* _Problem details_
Only the lines from the one containing "risottos, pastas y" to the end of the records belong in the answer; repeat them exactly and drop the pictures.

Transcribed page contents:
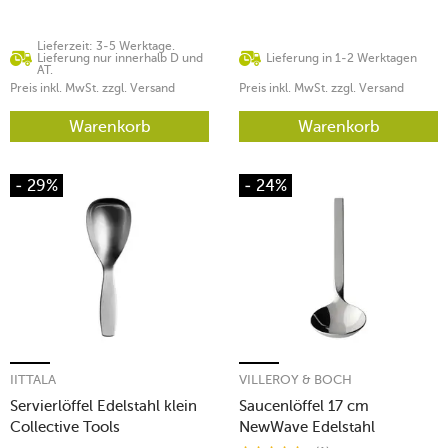
Lieferzeit: 3-5 Werktage.
Lieferung nur innerhalb D und
Lieferung in 1-2 Werktagen
AT.
Preis inkl. MwSt. zzgl. Versand
Preis inkl. MwSt. zzgl. Versand
Warenkorb
Warenkorb
- 29%
- 24%
IITTALA
VILLEROY & BOCH
Servierlöffel Edelstahl klein
Saucenlöffel 17 cm
Collective Tools
NewWave Edelstahl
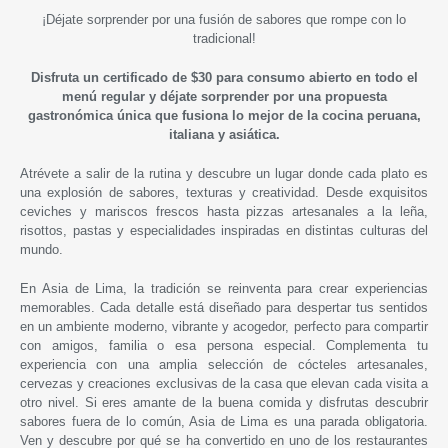
¡
Déjate sorprender por una fusión de sabores que rompe con lo
tradicional
!
Disfruta un certificado de $30 para consumo abierto en todo el
menú regular y déjate sorprender por una propuesta
gastronómica única que fusiona lo mejor de la cocina peruana,
italiana y asiática.
Atrévete a salir de la rutina y descubre un lugar donde cada plato es
una explosión de sabores, texturas y creatividad. Desde exquisitos
ceviches y mariscos frescos hasta pizzas artesanales a la leña,
risottos, pastas y especialidades inspiradas en distintas culturas del
mundo.
En Asia de Lima, la tradición se reinventa para crear experiencias
memorables. Cada detalle está diseñado para despertar tus sentidos
en un ambiente moderno, vibrante y acogedor, perfecto para compartir
con amigos, familia o esa persona especial. Complementa tu
experiencia con una amplia selección de cócteles artesanales,
cervezas y creaciones exclusivas de la casa que elevan cada visita a
otro nivel. Si eres amante de la buena comida y disfrutas descubrir
sabores fuera de lo común, Asia de Lima es una parada obligatoria.
Ven y descubre por qué se ha convertido en uno de los restaurantes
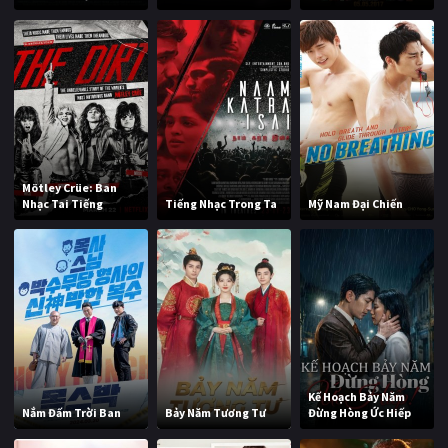
Mötley Crüe: Ban
Nhạc Tai Tiếng
Tiếng Nhạc Trong Ta
Mỹ Nam Đại Chiến
Kế Hoạch Bảy Năm
Nắm Đấm Trời Ban
Bảy Năm Tương Tư
Đừng Hòng Ức Hiếp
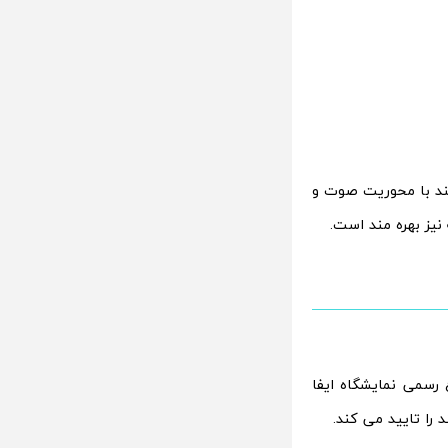
 معرفی یک گوشی هوشمند با محوریت صوت و
تید را تنها 2 روز مانده به شروع رسمی نمایشگاه ایفا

* _Solution to this task_
risottos, pastas y especialidades inspiradas en distintas culturas del
mundo.
En Asia de Lima, la tradición se reinventa para crear experiencias
memorables. Cada detalle está diseñado para despertar tus sentidos
en un ambiente moderno, vibrante y acogedor, perfecto para compartir
con amigos, familia o esa persona especial. Complementa tu
experiencia con una amplia selección de cócteles artesanales,
cervezas y creaciones exclusivas de la casa que elevan cada visita a
otro nivel. Si eres amante de la buena comida y disfrutas descubrir
sabores fuera de lo común, Asia de Lima es una parada obligatoria.
Ven y descubre por qué se ha convertido en uno de los restaurantes
Mötley Crüe: Ban
Nhạc Tai Tiếng
Tiếng Nhạc Trong Ta
Mỹ Nam Đại Chiến
Kế Hoạch Bảy Năm
Nắm Đấm Trời Ban
Bảy Năm Tương Tư
Đừng Hòng Ức Hiếp
 معرفی یک گوشی هوشمند با محوریت صوت و
تید را تنها 2 روز مانده به شروع رسمی نمایشگاه ایفا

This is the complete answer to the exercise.